What to work on: Pull every line containing "pixels" from the entries.

Given data:

--------------------

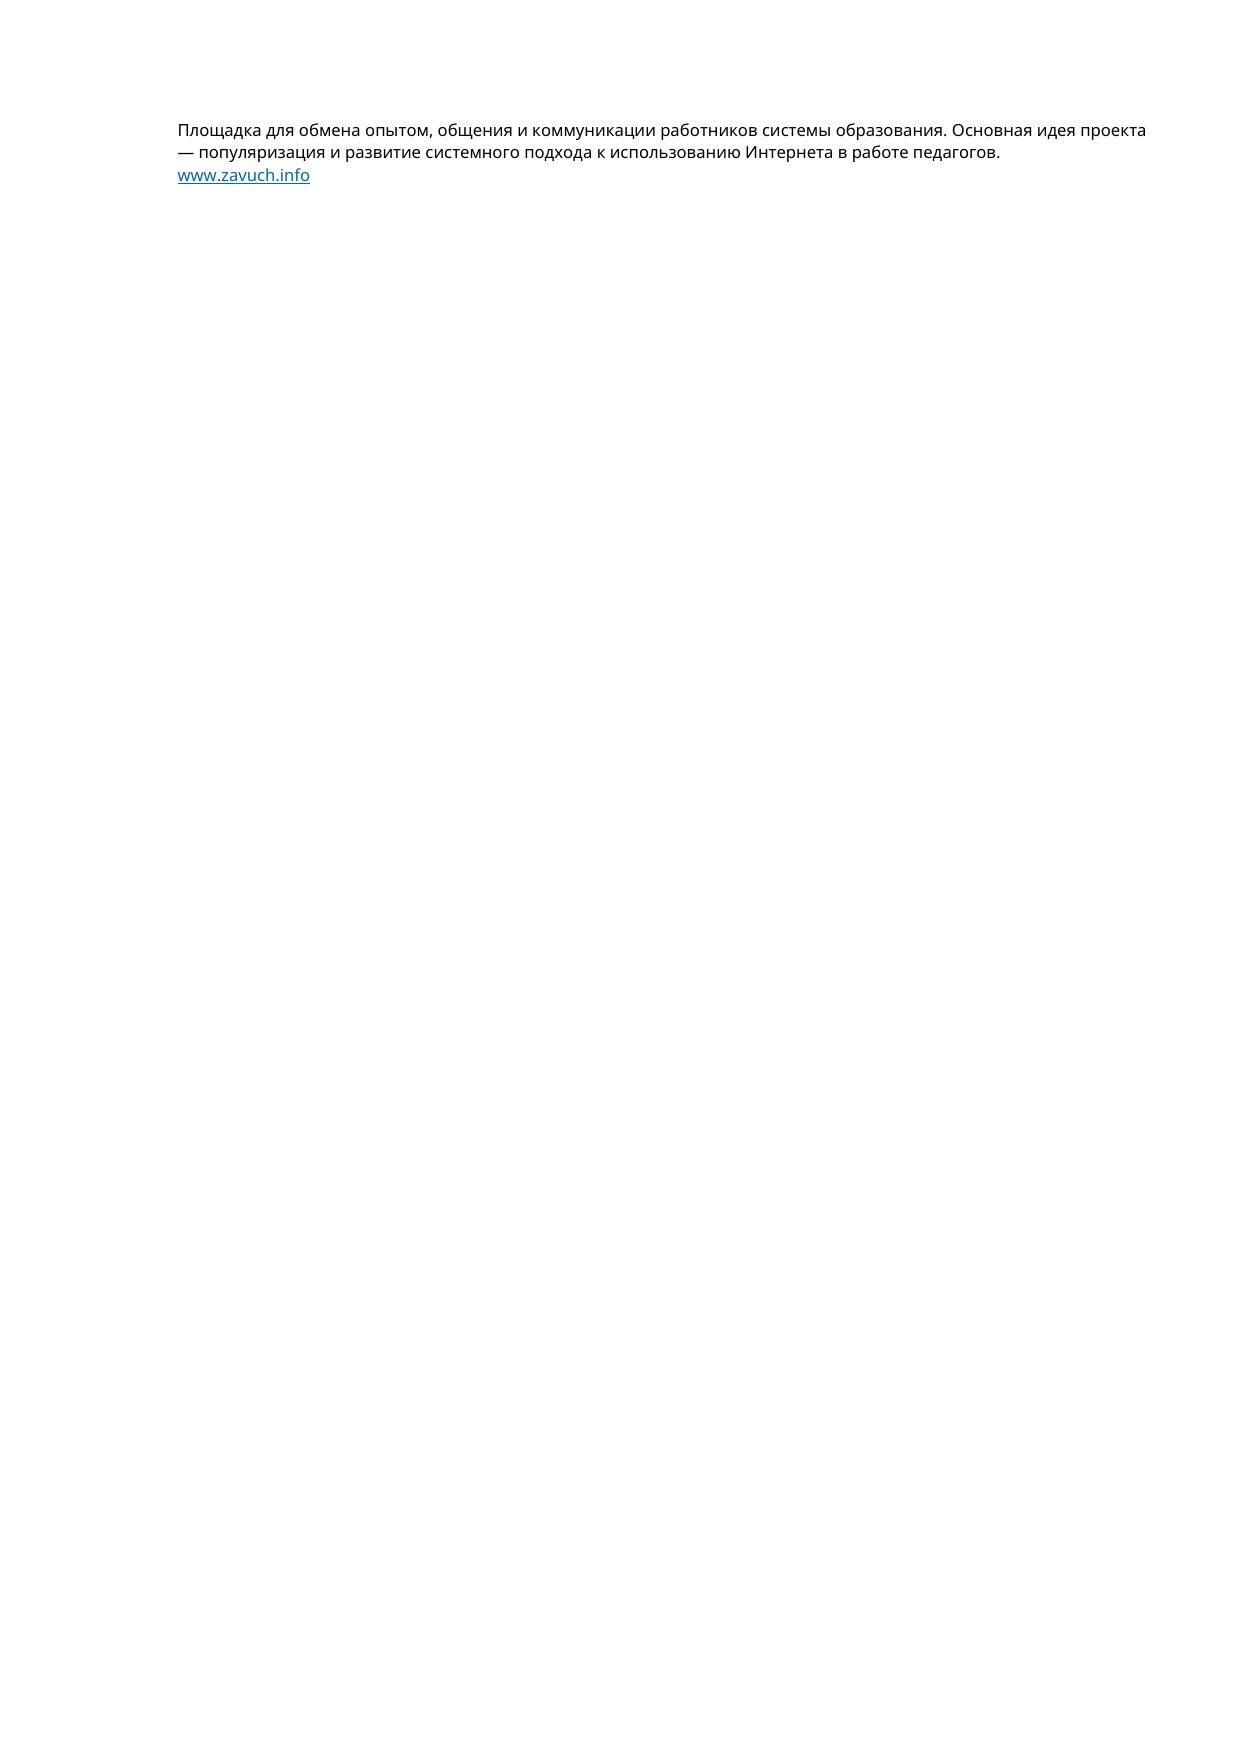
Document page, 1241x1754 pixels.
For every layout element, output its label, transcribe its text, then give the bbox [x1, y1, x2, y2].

text Площадка для обмена опытом, общения и коммуникации работников системы образования. Основная идея проекта — популяризация и развитие системного подхода к использованию Интернета в работе педагогов. www.zavuch.info [177, 118, 1152, 186]
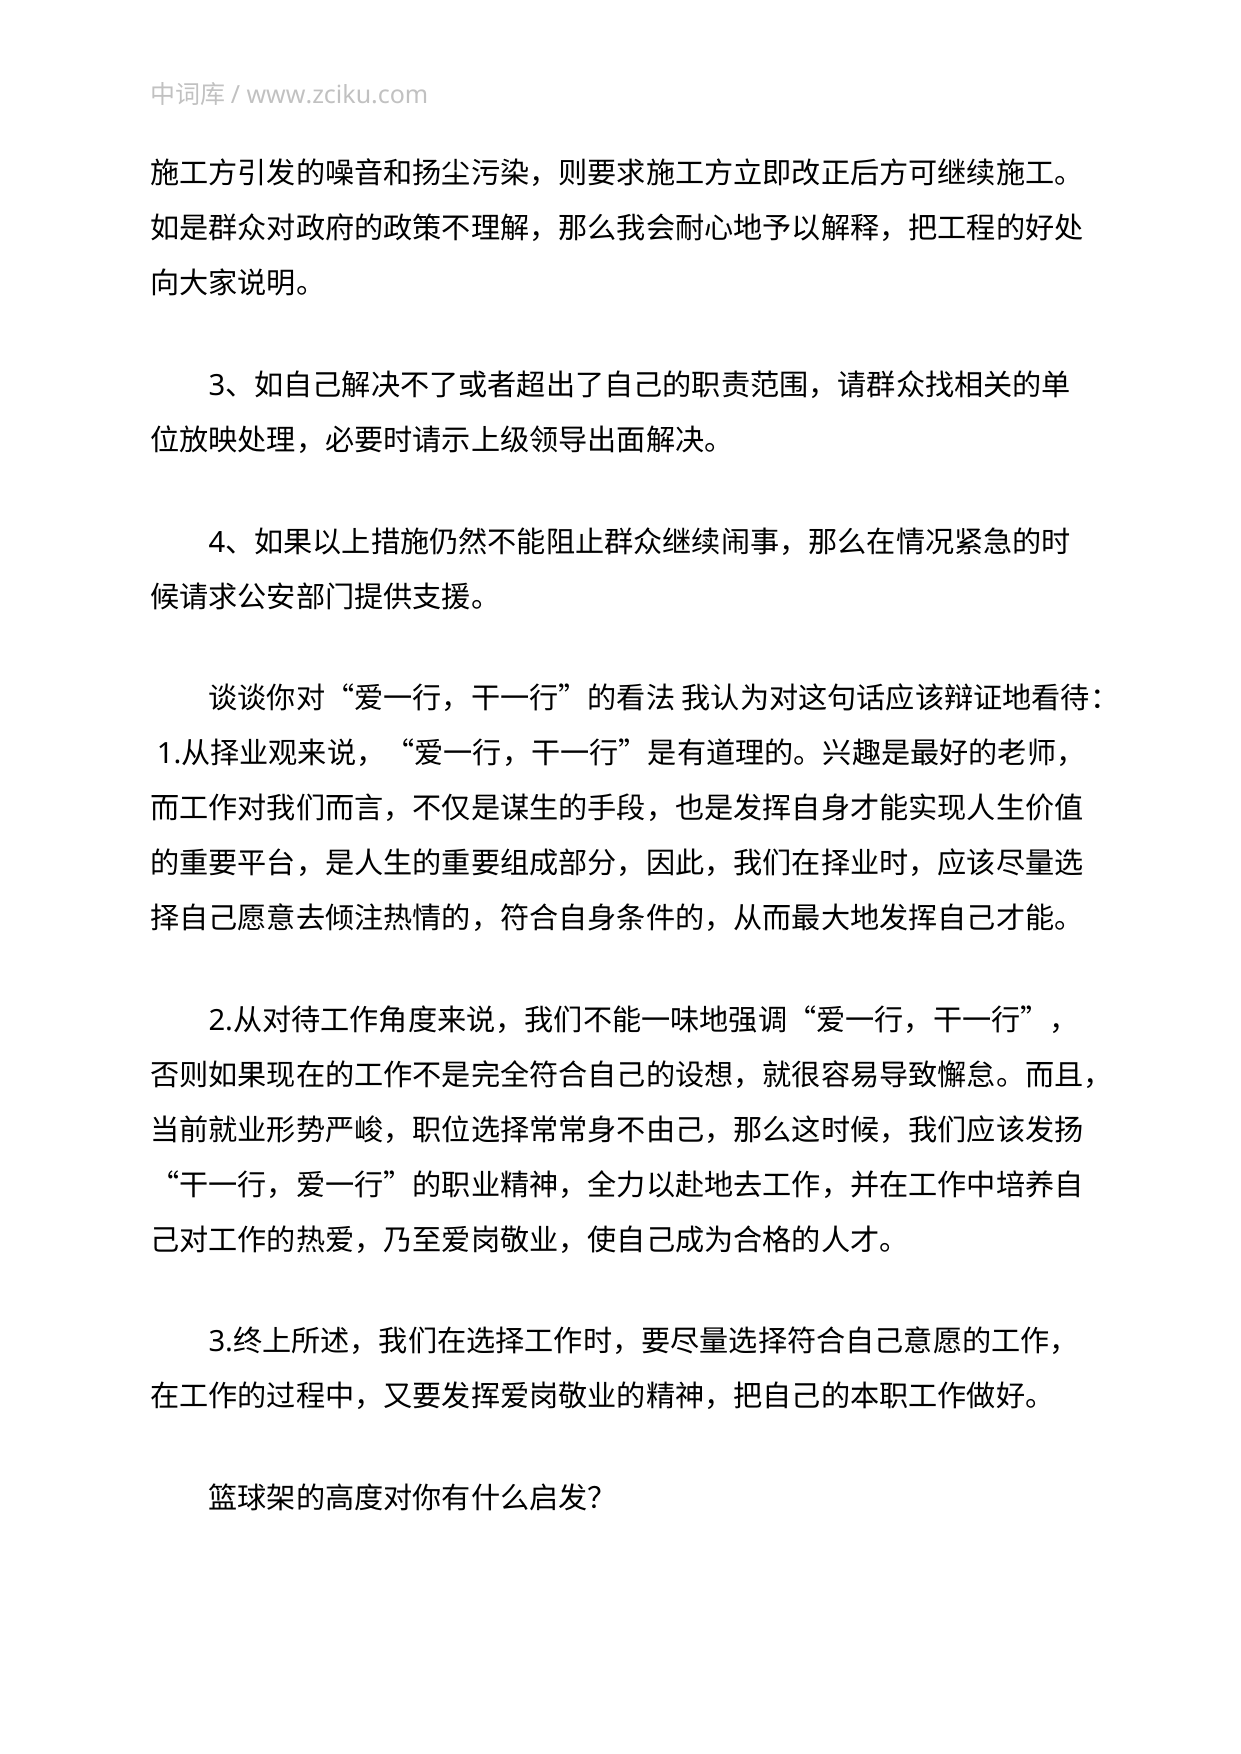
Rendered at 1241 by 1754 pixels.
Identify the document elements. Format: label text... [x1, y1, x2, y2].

text 2.从对待工作角度来说，我们不能一味地强调“爱一行，干一行”，否则如果现在的工作不是完全符合自己的设想，就很容易导致懈怠。而且，当前就业形势严峻，职位选择常常身不由己，那么这时候，我们应该发扬“干一行，爱一行”的职业精神，全力以赴地去工作，并在工作中培养自己对工作的热爱，乃至爱岗敬业，使自己成为合格的人才。 [150, 997, 1090, 1258]
text 4、如果以上措施仍然不能阻止群众继续闹事，那么在情况紧急的时候请求公安部门提供支援。 [150, 518, 1090, 616]
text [150, 150, 1090, 302]
text 3.终上所述，我们在选择工作时，要尽量选择符合自己意愿的工作，在工作的过程中，又要发挥爱岗敬业的精神，把自己的本职工作做好。 [150, 1318, 1090, 1415]
text 3、如自己解决不了或者超出了自己的职责范围，请群众找相关的单位放映处理，必要时请示上级领导出面解决。 [150, 362, 1090, 459]
text 篮球架的高度对你有什么启发？ [150, 1475, 1090, 1517]
text 谈谈你对“爱一行，干一行”的看法 我认为对这句话应该辩证地看待： 1.从择业观来说，“爱一行，干一行”是有道理的。兴趣是最好的老师，而工作对我们而言，不仅是谋生的手段，也是发挥自身才能实现人生价值的重要平台，是人生的重要组成部分，因此，我们在择业时，应该尽量选择自己愿意去倾注热情的，符合自身条件的，从而最大地发挥自己才能。 [150, 675, 1090, 937]
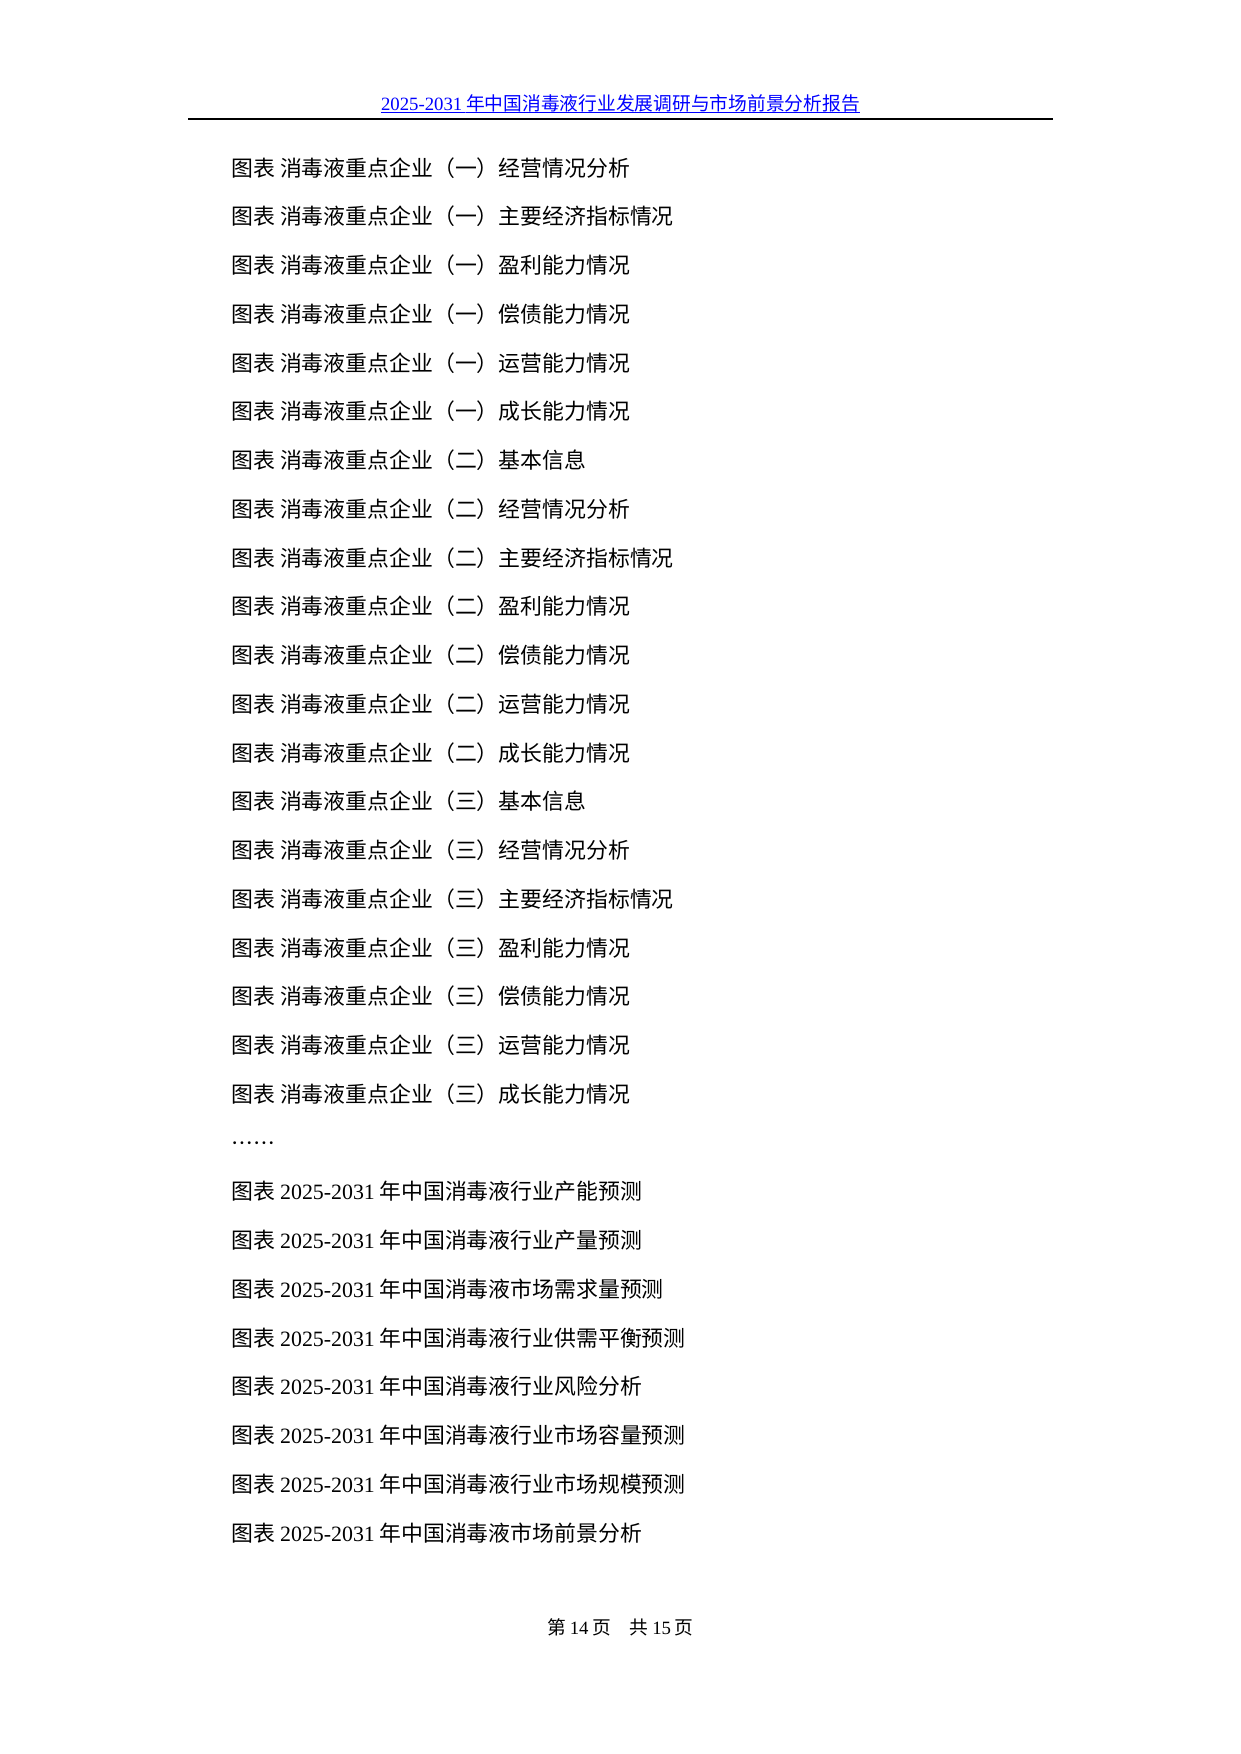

--------------------

Result for this task:
Document page, 1241x1754 pixels.
Rendered at 1241 by 1754 pixels.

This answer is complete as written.